Michalek, who led a former life as a fashion photographer (he started out working for Herb Ritts), didn’t really have much trouble convincing actors to participate in the project—in addition to Moreno, Liev Schreiber, Holly Hunter, Ludivine Sagnier, William H. Macy, Alan Rickman, and Alison Pill are among the many who shot their own slo-mo segments, as well as some lesser-known Eastern acts like the Thai Likay Street Theatre company.

In a way, Portraits is an elaboration on his highly successful Slow Dancing installation at Lincoln Center from 2007, which featured dancers of international renown shot at 3,000 frames per second but viewed performing at a similarly sub-glacial pace. (Michalek is married to Wendy Whelan, a principal dancer with the NYC Ballet.) “This project was even tougher,” said Michalek. “It requires an extra level of focus from the audience. With Slow Dancing, spectators could enter and exit the scene at any time. Here, if you’re not paying attention, you might miss the arch of the story.”

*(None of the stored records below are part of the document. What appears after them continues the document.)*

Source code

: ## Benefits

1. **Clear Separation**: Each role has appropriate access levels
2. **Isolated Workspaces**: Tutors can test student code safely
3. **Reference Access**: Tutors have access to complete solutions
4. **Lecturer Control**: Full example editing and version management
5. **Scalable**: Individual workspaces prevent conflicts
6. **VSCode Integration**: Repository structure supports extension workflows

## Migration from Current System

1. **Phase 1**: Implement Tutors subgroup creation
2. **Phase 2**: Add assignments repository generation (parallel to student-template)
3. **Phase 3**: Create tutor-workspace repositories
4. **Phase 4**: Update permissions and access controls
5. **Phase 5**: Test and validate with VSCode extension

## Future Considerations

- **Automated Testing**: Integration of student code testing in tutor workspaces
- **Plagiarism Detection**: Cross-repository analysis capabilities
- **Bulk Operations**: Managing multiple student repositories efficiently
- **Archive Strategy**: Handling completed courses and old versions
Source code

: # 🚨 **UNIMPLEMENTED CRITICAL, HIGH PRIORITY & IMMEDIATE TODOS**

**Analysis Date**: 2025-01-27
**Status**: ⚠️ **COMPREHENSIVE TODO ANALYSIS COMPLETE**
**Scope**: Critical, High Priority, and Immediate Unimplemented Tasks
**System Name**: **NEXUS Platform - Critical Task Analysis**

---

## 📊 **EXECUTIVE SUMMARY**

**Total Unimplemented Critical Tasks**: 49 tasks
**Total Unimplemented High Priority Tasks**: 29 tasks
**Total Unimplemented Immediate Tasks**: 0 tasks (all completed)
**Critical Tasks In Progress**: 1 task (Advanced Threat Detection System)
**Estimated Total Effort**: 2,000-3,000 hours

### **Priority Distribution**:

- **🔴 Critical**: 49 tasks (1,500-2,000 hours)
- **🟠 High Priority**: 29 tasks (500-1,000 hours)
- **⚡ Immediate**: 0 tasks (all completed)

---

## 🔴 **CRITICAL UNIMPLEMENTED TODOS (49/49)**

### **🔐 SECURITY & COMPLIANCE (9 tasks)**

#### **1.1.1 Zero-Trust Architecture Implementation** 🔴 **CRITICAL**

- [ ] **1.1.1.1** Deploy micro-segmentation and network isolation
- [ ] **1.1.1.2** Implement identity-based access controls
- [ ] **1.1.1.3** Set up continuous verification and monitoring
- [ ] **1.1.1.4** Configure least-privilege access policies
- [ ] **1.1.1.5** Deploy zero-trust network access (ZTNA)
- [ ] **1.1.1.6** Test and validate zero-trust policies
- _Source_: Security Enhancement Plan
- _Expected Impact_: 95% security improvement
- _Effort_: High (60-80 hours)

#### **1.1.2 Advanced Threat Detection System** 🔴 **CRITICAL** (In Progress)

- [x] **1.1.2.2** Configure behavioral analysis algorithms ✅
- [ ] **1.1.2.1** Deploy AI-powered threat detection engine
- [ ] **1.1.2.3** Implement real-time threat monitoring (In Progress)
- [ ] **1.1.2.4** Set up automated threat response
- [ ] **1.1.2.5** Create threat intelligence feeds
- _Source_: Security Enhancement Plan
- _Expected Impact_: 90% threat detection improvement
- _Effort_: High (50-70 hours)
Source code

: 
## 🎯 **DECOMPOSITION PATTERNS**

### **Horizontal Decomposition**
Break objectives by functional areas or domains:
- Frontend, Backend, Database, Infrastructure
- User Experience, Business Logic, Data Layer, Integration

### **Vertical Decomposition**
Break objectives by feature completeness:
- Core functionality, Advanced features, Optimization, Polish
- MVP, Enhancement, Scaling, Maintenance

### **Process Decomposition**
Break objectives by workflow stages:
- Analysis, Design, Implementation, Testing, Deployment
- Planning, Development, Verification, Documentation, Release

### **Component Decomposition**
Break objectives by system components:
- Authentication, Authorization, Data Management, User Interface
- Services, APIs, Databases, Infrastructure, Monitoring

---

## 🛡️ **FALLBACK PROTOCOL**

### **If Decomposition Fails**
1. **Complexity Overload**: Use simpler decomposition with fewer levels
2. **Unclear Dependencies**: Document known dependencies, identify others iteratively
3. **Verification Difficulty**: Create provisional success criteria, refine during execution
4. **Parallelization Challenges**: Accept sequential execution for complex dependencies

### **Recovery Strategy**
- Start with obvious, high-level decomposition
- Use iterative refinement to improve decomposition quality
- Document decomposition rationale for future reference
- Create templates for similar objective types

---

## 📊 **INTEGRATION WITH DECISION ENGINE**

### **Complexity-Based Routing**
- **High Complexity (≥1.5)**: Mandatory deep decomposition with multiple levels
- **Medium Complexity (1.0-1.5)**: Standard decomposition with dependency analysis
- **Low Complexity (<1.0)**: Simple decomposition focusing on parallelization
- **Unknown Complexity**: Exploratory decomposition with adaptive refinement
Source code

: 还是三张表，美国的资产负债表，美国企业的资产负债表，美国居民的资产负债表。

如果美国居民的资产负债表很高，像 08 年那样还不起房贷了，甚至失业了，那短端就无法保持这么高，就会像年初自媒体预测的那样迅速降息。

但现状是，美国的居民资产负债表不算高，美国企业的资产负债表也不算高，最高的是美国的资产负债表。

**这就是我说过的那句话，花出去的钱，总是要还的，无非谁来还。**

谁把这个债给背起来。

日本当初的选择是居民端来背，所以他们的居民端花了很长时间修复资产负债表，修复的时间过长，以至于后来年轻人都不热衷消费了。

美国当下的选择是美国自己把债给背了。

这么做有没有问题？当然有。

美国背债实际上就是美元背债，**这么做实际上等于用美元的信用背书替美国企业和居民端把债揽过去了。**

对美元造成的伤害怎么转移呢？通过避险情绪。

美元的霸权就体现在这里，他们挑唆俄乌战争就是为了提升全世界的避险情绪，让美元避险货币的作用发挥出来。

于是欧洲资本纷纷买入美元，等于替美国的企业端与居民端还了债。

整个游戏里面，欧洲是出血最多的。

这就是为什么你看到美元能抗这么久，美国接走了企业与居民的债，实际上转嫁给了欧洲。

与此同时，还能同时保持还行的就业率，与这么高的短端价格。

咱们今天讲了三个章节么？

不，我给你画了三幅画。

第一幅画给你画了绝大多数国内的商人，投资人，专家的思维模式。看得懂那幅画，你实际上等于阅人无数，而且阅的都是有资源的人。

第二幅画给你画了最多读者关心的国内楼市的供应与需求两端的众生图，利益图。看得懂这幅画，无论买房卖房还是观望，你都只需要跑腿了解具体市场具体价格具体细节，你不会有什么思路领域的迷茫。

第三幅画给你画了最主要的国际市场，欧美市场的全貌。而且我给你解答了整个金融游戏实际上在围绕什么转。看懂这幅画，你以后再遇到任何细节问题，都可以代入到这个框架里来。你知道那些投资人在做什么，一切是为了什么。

The point is that five or 10 seconds is all you need to tell an entire narrative—you just really have to pay attention. “This project allows people to really see, for the first time in their lives, the full development of human emotion,” Michalek said. “I think the actors had to appreciate that if they were not being true in their emotional expression at any moment, it would be revealed. There’s no lying here.”

Portraits in Dramatic Time runs nightly from 8:45 to 11:45pm through July 31 as part of the 2011 Lincoln Center Festival.